Precisamos muito de cirurgias de catarata. Vamos atrás do que foi ofertado. E você vai compensar essas outras ofertas com outros mecanismos. Este não é o único mecanismo do Agora Tem Especialistas. Se tiver muita oferta de cirurgia de catarata, de outras cirurgias oftalmológicas, é muito positivo. E vamos buscando outros mecanismos para garantir outras ofertas.

Essa possibilidade de as operadoras pagarem dívida de ressarcimento com serviços não traz o risco de que empresas passem a escolher que tipo de atendimento vão dar a seus clientes?

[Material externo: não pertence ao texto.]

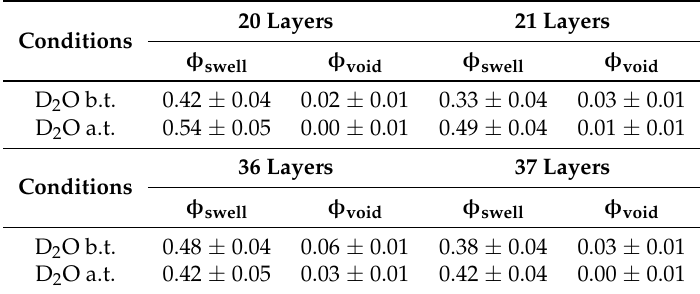
Table 2. The swelling water ( φ swell ) and void water ( φ void ) before (b.t.) and after (a.t.) thermal treatment, measured from d NR and SLD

Por que elas poderão, mais tarde, abater a dívida com o SUS? Não, porque haverá a fiscalização da ANS. Ela terá condições de avaliar, pela série histórica da produção desses planos.

A ANS já tem dificuldades. Ela não ficará sobrecarregada?

Nossa programação é colocar mais servidores na ANS justamente nesta área de ressarcimento. São cerca de 50 servidores. Além disso, a integração com a RNDS vai permitir novos mecanismos de fiscalização, porque vamos poder integrar, vamos transformar o CPF no número básico do SUS, isso vai ajudar a fiscalização.

Apenas 8 milhões de usuários do cartão nacional de saúde não estão vinculados ao CPF. Temos todas as condições de uma integração rápida. Isso permitirá que a ANS possa acompanhar os planos de saúde. Se houver redução, ela poderá determinar a punição, porque isso passa a ser negativa do atendimento.

O senhor não acha um mau momento adotar esta iniciativa depois do Desenrola? Se não houvesse, haveria mais recursos para trocar por serviços para SUS…

O programa foi no ano passado. E eu não era ministro da Saúde naquela época.